Chrysler offered its Pacifica six-passenger crossover SUV for the 2004 model year with a 250-horsepower V-6 engine, a four-speed automatic transmission, a choice of front-wheel or all-wheel drive, and premium standard interior features. Developed while Chrysler was a division of DaimlerBenz, the Pacifica shares its platform with the Mercedes-Benz R-Class.
Designed to serve large families who might have otherwise opted for a minivan or full-size SUV, the Pacifica fits the mold of a newer wave of crossover utilities, which are vehicles built on carlike unibody platforms that prioritize comfort and interior packaging above sportiness or off-road capability.
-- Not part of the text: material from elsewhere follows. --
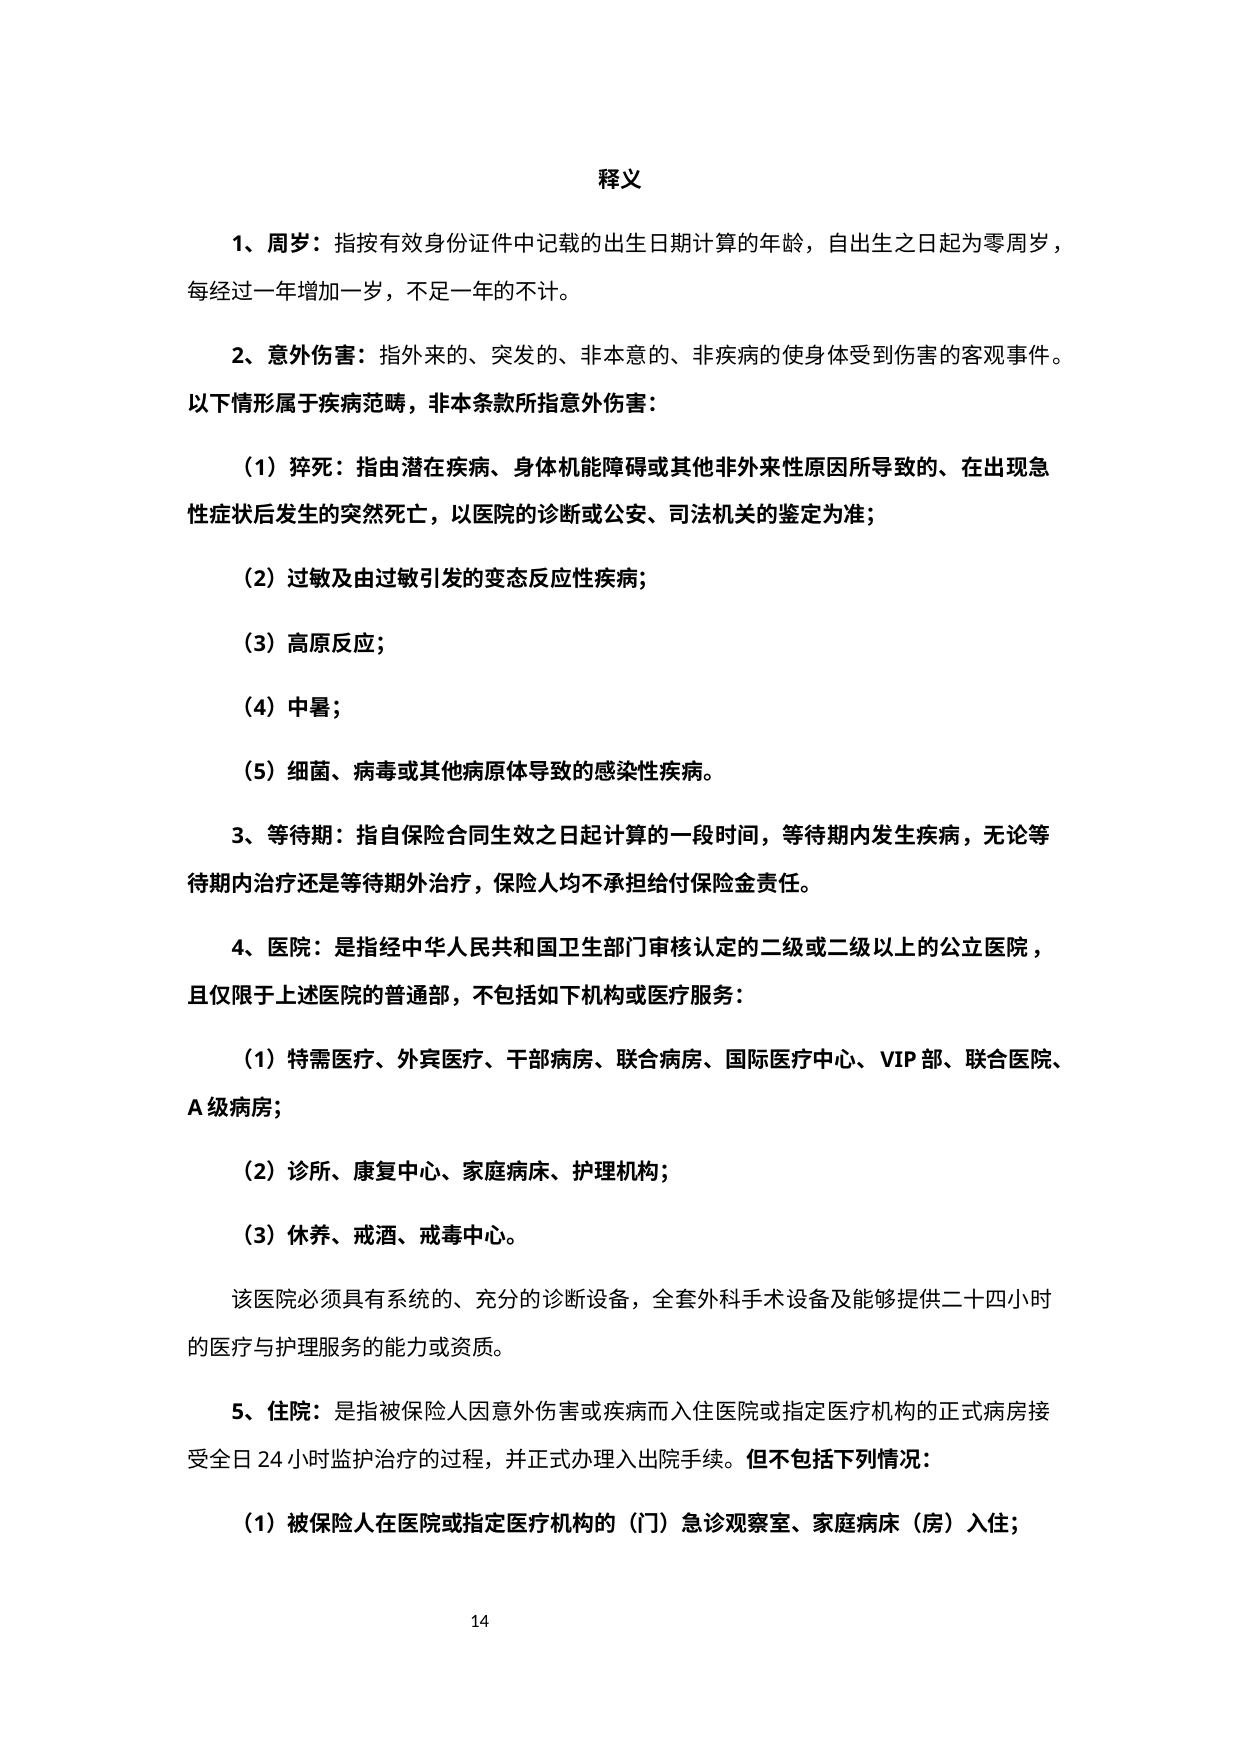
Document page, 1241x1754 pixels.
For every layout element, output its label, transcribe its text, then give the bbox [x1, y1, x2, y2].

The Pacifica's single-overhead-cam, 24-valve 3.5-liter V-6 engine produces 250 horsepower and 250 foot-pounds of torque, sending power to the front wheels or all four wheels through a four-speed automatic transmission with manual shift mode. The crossover can tow a maximum of 3,500 pounds. With 5.9 inches of ground clearance, the Pacifica sits lower to the ground than true SUVs of the period, such as the Ford Explorer.
A stylish interior seats six passengers in three rows with captain's chairs in the first and second rows. Additional features, such as dual-zone climate control, power-adjustable driver's and passenger's seats, a 200-watt Infinity stereo with CD, and one-touch power windows, helped the Pacifica stay competitive among crossovers with less standard equipment. Cargo capacity comes in at 13 cubic feet behind the third row or up to 79.5 cubic feet with both the second and third rows folded flat. Folding the rear seats requires manual operation.
In a 2004 review, Car and Driver called the Pacifica's interior "exceptionally comfortable" and its driving dynamics "pleasingly athletic." Long-term reliability has been below average.